At the beginning of this month, the lawyers of 113 clients of Adiko Bank who had loans in Swiss francs filed a constitutional appeal, asking the Constitutional Court to annul the judgment according to which they must pay court costs in the dispute they had with the bank.

According to the verdict of the Basic Court in Podgorica, which was confirmed by the Higher Court, each of the clients must individually pay 4.032 euros for court costs in the proceedings with the bank and another 3.600 euros each to the factoring company Heta, to which the bank transferred loans that it could not collect.

These costs are further increased due to interest.

A few days ago, public bailiffs started blocking citizens' accounts in order to collect court costs.

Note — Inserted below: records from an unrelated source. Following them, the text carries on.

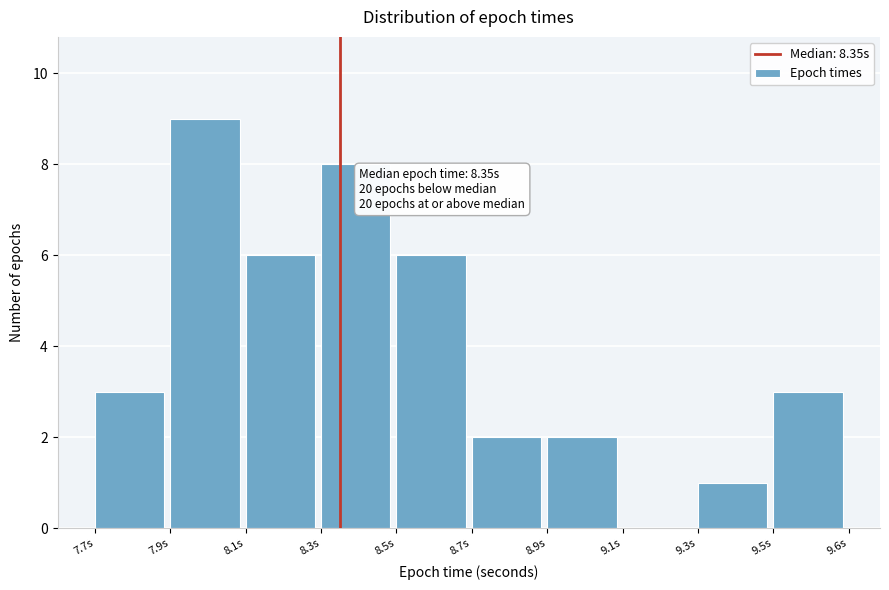

Reading right to left, transcribe all the data shown in this chart.

9.5s=3	9.3s=1	9.1s=0	8.9s=2	8.7s=2	8.5s=6	8.3s=8	8.1s=6	7.9s=9	7.7s=3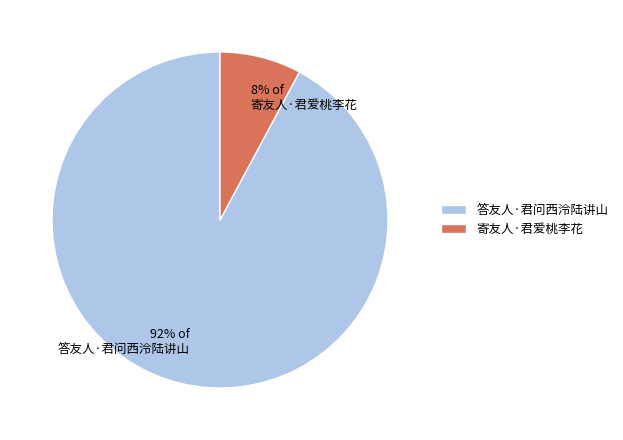

What percentage is the 答友人·君问西泠陆讲山 slice, to the nearest percent?

92%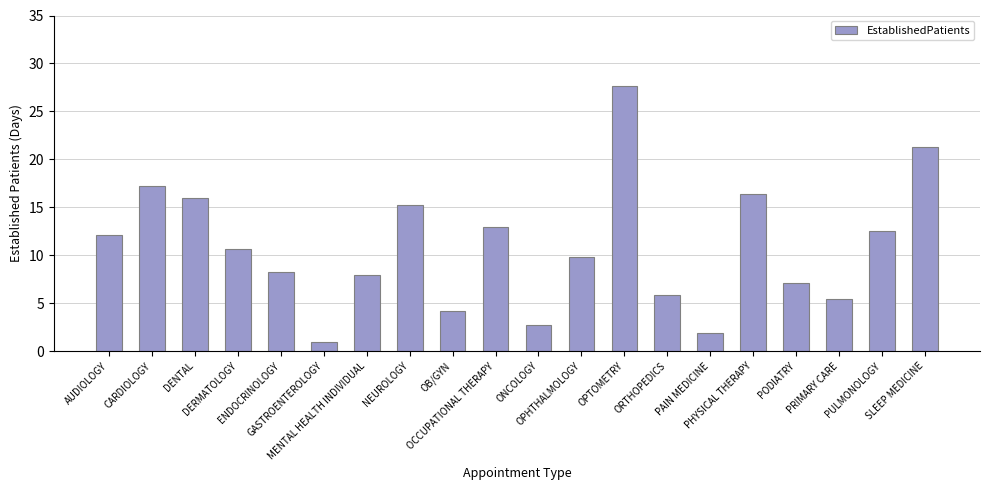

Count the number of data series in this chart.

1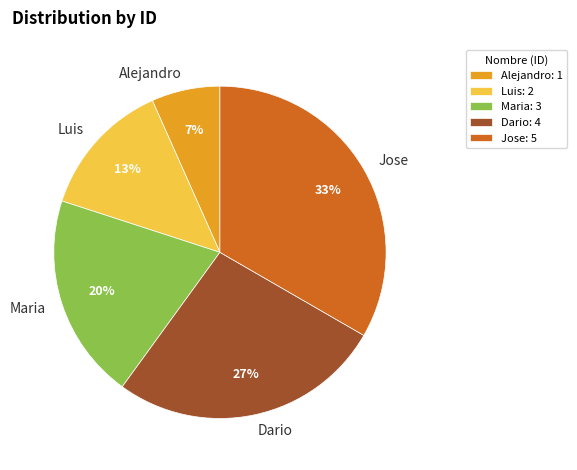

Which slice is the largest?

Jose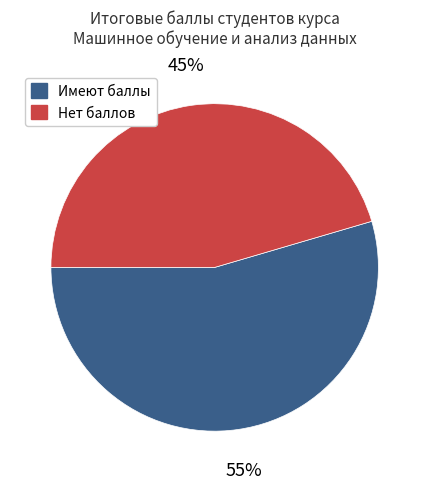

Is the sum of Имеют баллы and Нет баллов greater than half?

Yes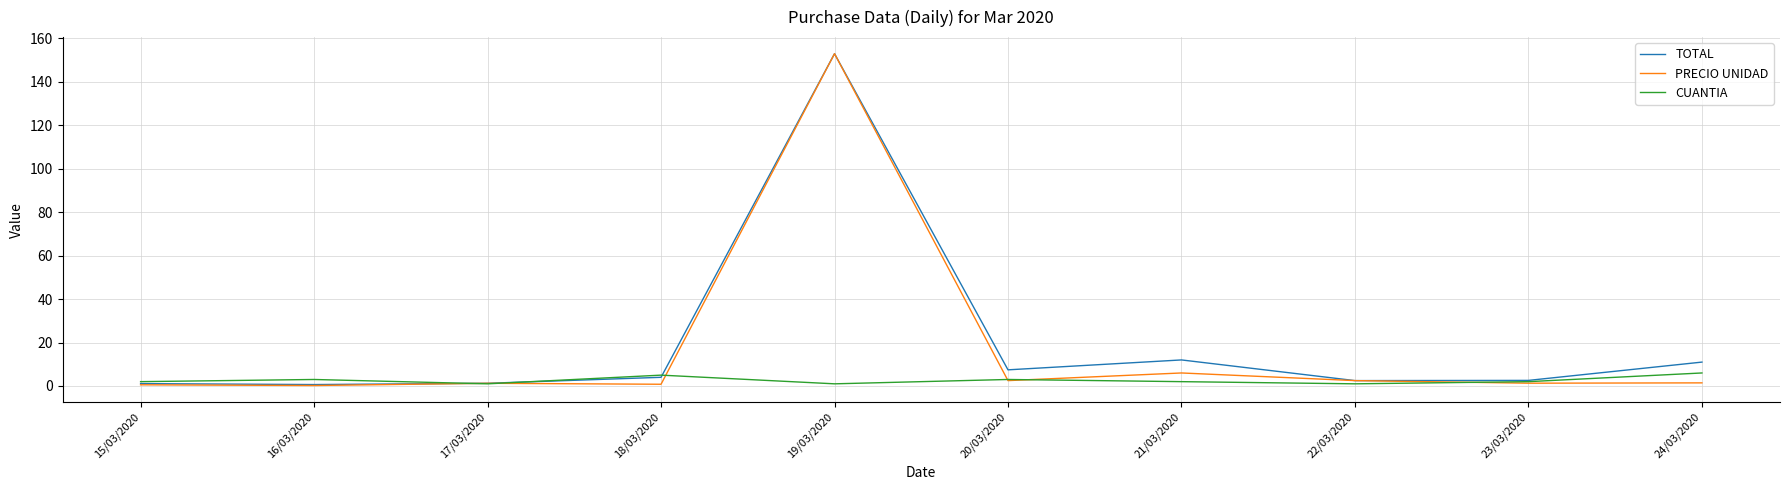

At which category is the sum across all series the highest?

19/03/2020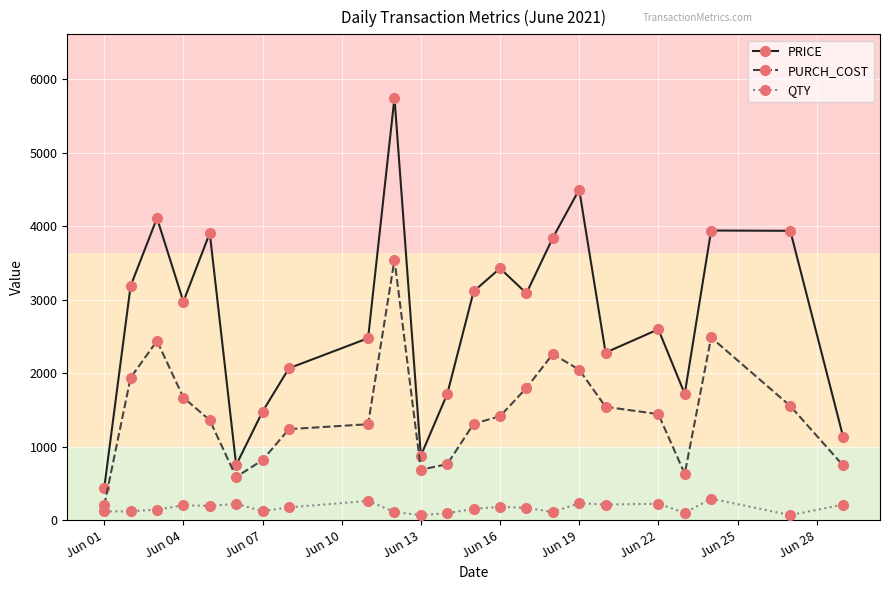

What is the value of the QTY point at the 16th from the left?

110.0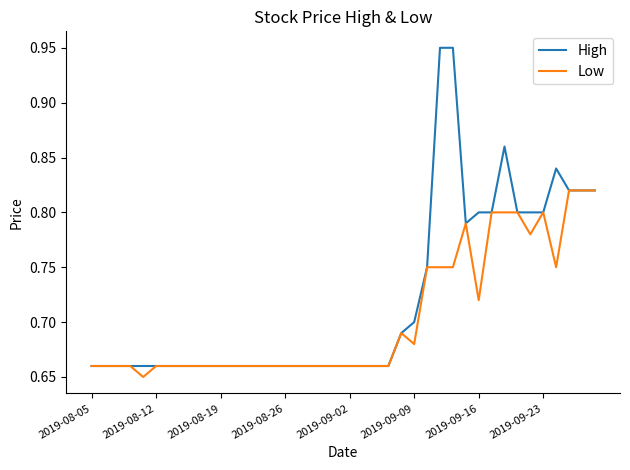

Which series has the largest total across all categories?

High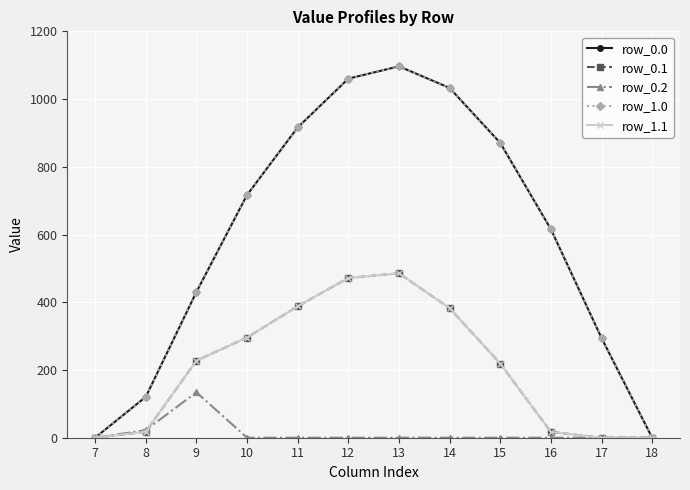

True or false: row_1.1 has a value of 27.1 at 16.

False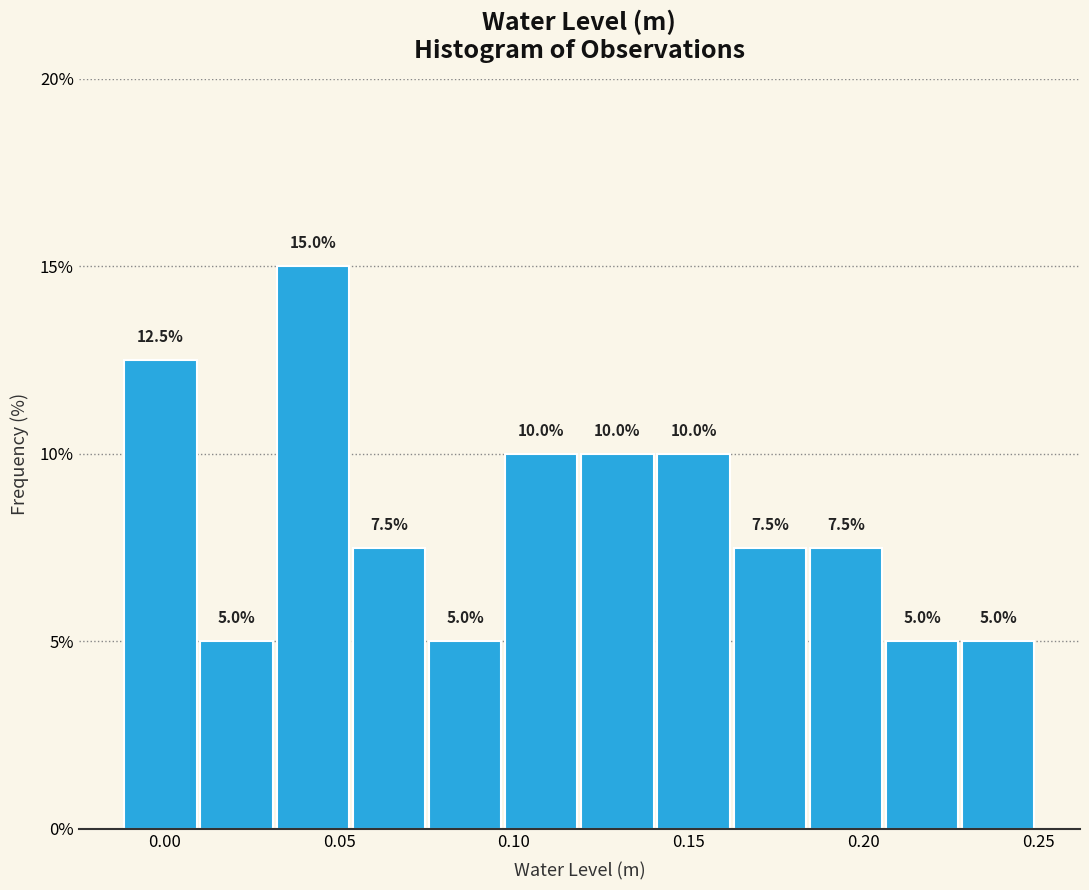

Reading left to right, transcribe this chart: for each bar, give the range it covers on the x-axis and its height. The bar edges are not printed on the chart, so give them approximately, as read against the axis.

-0.010 to 0.010: 12.5
0.010 to 0.030: 5.0
0.030 to 0.055: 15.0
0.055 to 0.075: 7.5
0.075 to 0.095: 5.0
0.095 to 0.120: 10.0
0.120 to 0.140: 10.0
0.140 to 0.160: 10.0
0.160 to 0.185: 7.5
0.185 to 0.205: 7.5
0.205 to 0.230: 5.0
0.230 to 0.250: 5.0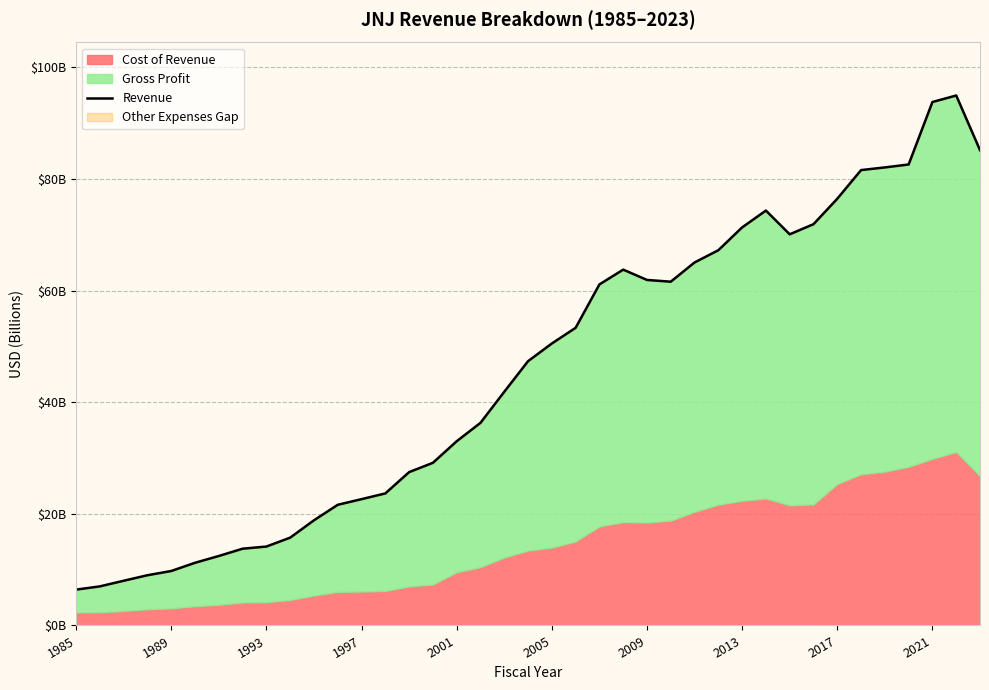

True or false: there are more than 2 points higher than both neighbors.

True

In 2016, the state enabled citizens who took out loans in Swiss francs from Adiko Bank (formerly Hipo Aple Adria Bank) to convert those loans into euros under the conditions that were valid on the day they were taken out, i.e. with a fixed interest rate of 8,2 percent on an annual basis and without default interest.

This was done through a law adopted by the Parliament, which was preceded by a lawsuit filed by the clients.

Waiver of the lawsuit does not mean that the clients have not succeeded in the dispute, but rather that the legal interest in continuing the dispute has been lost.

Since the law fulfilled what the citizens demanded by the lawsuit, 113 of them gave up the lawsuit due to the economy of the procedure, while 154 clients did not give up the lawsuit.

The lawsuit was filed in May 2013. The bank approved loans in Swiss francs in 2007 and 2008, and later, due to the change in the exchange rate, installments were drastically increased.

Absurd decision of the High Court

Lawyers Dragomir Ćalasan, Vladan Đuranović and Biljana Vuksanović stated in their constitutional complaint that the High Court's verdict should be annulled, that the clients' right to a fair trial and peaceful enjoyment of their property was violated, and they recalled the earlier verdict of the Constitutional Court.

They state that it established that "it is indisputable that the contested housing loan contracts are considered absolutely null and void, which is why the legislator invalidated them and obliged the bank to perform their conversion, that the absolute nullity of the main contract and its invalidation results in such a contract does not produce legal effect".

"This fulfills the first part of the claim. By applying the provisions of the Law on the conversion of loans in Swiss francs, by eliminating the foreign exchange clause and the variable interest rate, and the absence of the calculation of default interest, most of the plaintiffs have reduced the amount of their debt. The second, active part of the claim for 113 clients was fulfilled, which is why they concluded new agreements on debt settlement. After their claim was fulfilled, both establishing and substantive, they withdrew the claim and asked for the costs of the procedure, which the defendant (bank) and the intervener (Heta) did not agree to, so the plaintiffs withdrew the claim only for reasons of procedural economy.

Therefore, any further conduct of the proceedings would cause new costs, so in the end all further costs of the proceedings would fall to the burden of the prosecutors", the constitutional appeal states.

The lawyers explained that the High Court, in connection with the judgment for court costs, found that the plaintiffs (113 clients) had waived their claim, so the High Court ruled that the clients lost the case and that they are obliged to pay the costs.

"Such a decision of the court is absurd because by waiving the lawsuit it does not mean that the clients have failed in the dispute, but that the legal interest in continuing the dispute has been lost. During the conduct of the dispute, the plaintiffs achieved what they sought in the lawsuit, so their expenses from the moment of waiver - fulfillment of the bank's obligation, were necessary and justified. The bank gave cause for the lawsuit, and the fact that the lawsuit was founded was definitely confirmed by the adoption of the Law on the Conversion of Credit in Swiss Francs, which ordered the bank to act in the manner requested by the lawsuit," the constitutional complaint explained, among other things.